Kannst du sämtliche Zeilen der Daten wortgetreu ausgeben und dabei die Bilder weglassen?

☆ ☆ ☆ ☆ ☆ ☆ ☆

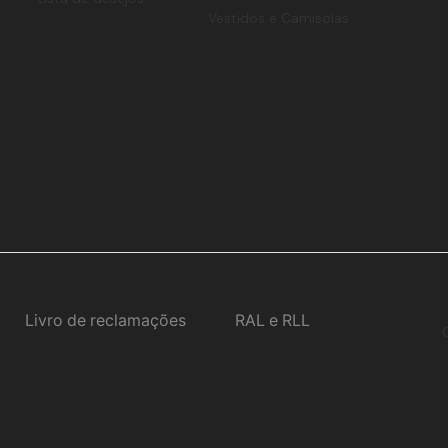
Vestidos e Camisolas
Livro de reclamações
RAL e RLL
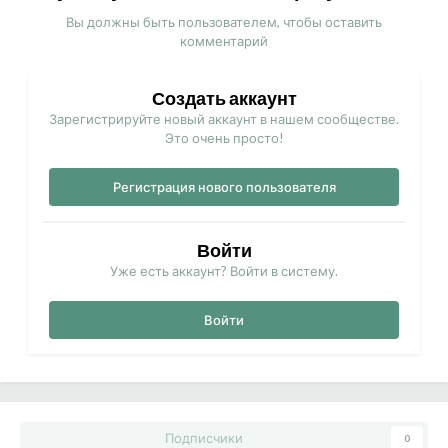
Вы должны быть пользователем, чтобы оставить
комментарий
Создать аккаунт
Зарегистрируйте новый аккаунт в нашем сообществе.
Это очень просто!
Регистрация нового пользователя
Войти
Уже есть аккаунт? Войти в систему.
Войти
Подписчики
0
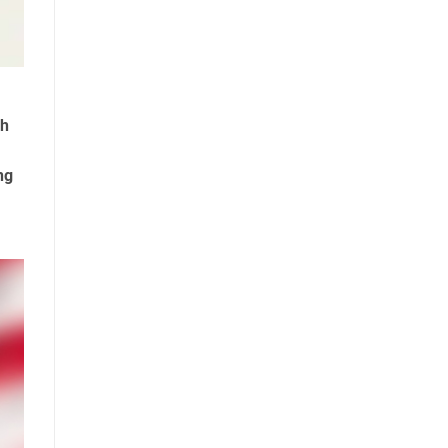
ch
ng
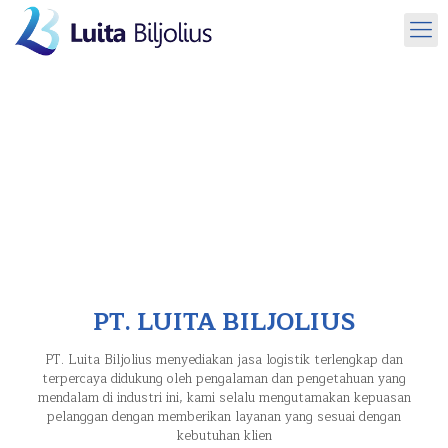
PT. LUITA BILJOLIUS
PT. Luita Biljolius menyediakan jasa logistik terlengkap dan
terpercaya didukung oleh pengalaman dan pengetahuan yang
mendalam di industri ini, kami selalu mengutamakan kepuasan
pelanggan dengan memberikan layanan yang sesuai dengan
kebutuhan klien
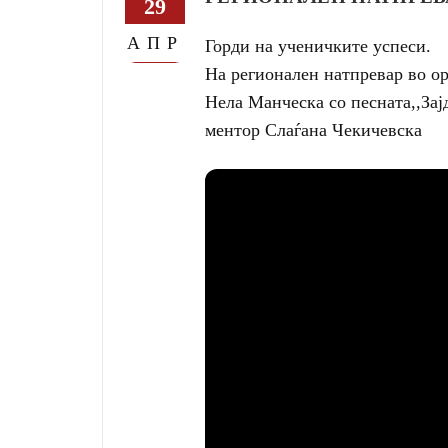
29
АПР
Горди на ученичките успеси.
На регионален натпревар во 
Нела Манческа со песната,,Зај
ментор Слаѓана Чекичевска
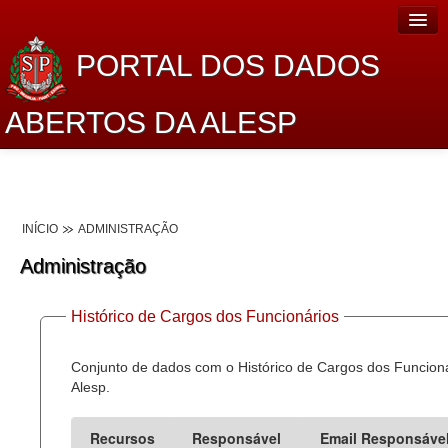
PORTAL DOS DADOS
ABERTOS DA ALESP
Home
Sobre o projeto
INÍCIO
ADMINISTRAÇÃO
Dados Abertos Alesp
Administração
Lei de Acesso à Informação
Histórico de Cargos dos Funcionários
Dados Governamentais Abertos
Planejamento
Conjunto de dados com o Histórico de Cargos dos Funcion
Alesp.
Catálogo de dados
Recursos
Responsável
Email Responsáve
Processo Legislativo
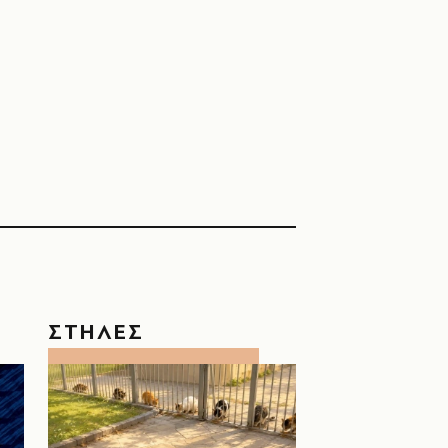
ΣΤΗΛΕΣ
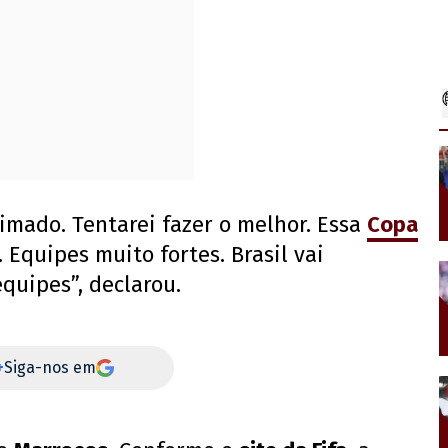
nimado. Tentarei fazer o melhor. Essa
Copa
Equipes muito fortes. Brasil vai
quipes”, declarou.
+
Siga-nos em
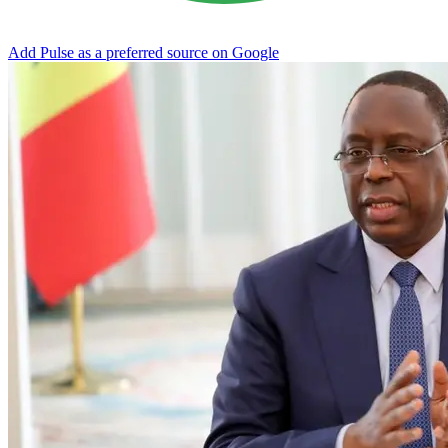
Add Pulse as a preferred source on Google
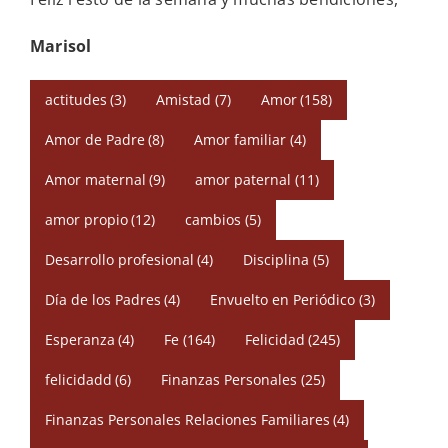
Marisol
actitudes
(3)
Amistad
(7)
Amor
(158)
Amor de Padre
(8)
Amor familiar
(4)
Amor maternal
(9)
amor paternal
(11)
amor propio
(12)
cambios
(5)
Desarrollo profesional
(4)
Disciplina
(5)
Día de los Padres
(4)
Envuelto en Periódico
(3)
Esperanza
(4)
Fe
(164)
Felicidad
(245)
felicidadd
(6)
Finanzas Personales
(25)
Finanzas Personales Relaciones Familiares
(4)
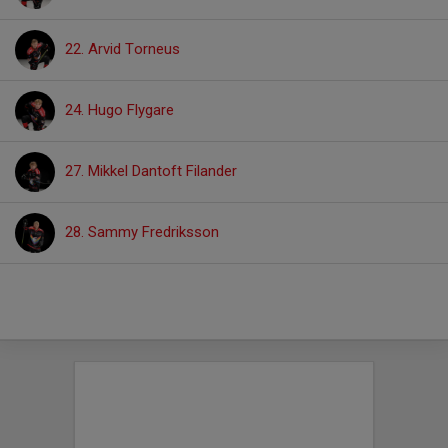
22. Arvid Torneus
24. Hugo Flygare
27. Mikkel Dantoft Filander
28. Sammy Fredriksson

☆ ☆ ☆ ☆ ☆ ☆ ☆

§ Antwortfeld:
Vestidos e Camisolas
Livro de reclamações
RAL e RLL
Вы должны быть пользователем, чтобы оставить
комментарий
Создать аккаунт
Зарегистрируйте новый аккаунт в нашем сообществе.
Это очень просто!
Регистрация нового пользователя
Войти
Уже есть аккаунт? Войти в систему.
Войти
Подписчики
0
ch
ng
PT. LUITA BILJOLIUS
PT. Luita Biljolius menyediakan jasa logistik terlengkap dan
terpercaya didukung oleh pengalaman dan pengetahuan yang
mendalam di industri ini, kami selalu mengutamakan kepuasan
pelanggan dengan memberikan layanan yang sesuai dengan
kebutuhan klien
29
АПР
Горди на ученичките успеси.
На регионален натпревар во 
Нела Манческа со песната,,Зај
ментор Слаѓана Чекичевска
PORTAL DOS DADOS
ABERTOS DA ALESP
Home
Sobre o projeto
INÍCIO
ADMINISTRAÇÃO
Dados Abertos Alesp
Administração
Lei de Acesso à Informação
Histórico de Cargos dos Funcionários
Dados Governamentais Abertos
Planejamento
Conjunto de dados com o Histórico de Cargos dos Funcion
Alesp.
Catálogo de dados
Recursos
Responsável
Email Responsáve
Processo Legislativo
ΣΤΗΛΕΣ
nimado. Tentarei fazer o melhor. Essa
Copa
Equipes muito fortes. Brasil vai
quipes”, declarou.
+
Siga-nos em
Add Pulse as a preferred source on Google
Marisol
actitudes
(3)
Amistad
(7)
Amor
(158)
Amor de Padre
(8)
Amor familiar
(4)
Amor maternal
(9)
amor paternal
(11)
amor propio
(12)
cambios
(5)
Desarrollo profesional
(4)
Disciplina
(5)
Día de los Padres
(4)
Envuelto en Periódico
(3)
Esperanza
(4)
Fe
(164)
Felicidad
(245)
felicidadd
(6)
Finanzas Personales
(25)
Finanzas Personales Relaciones Familiares
(4)
22. Arvid Torneus
24. Hugo Flygare
27. Mikkel Dantoft Filander
28. Sammy Fredriksson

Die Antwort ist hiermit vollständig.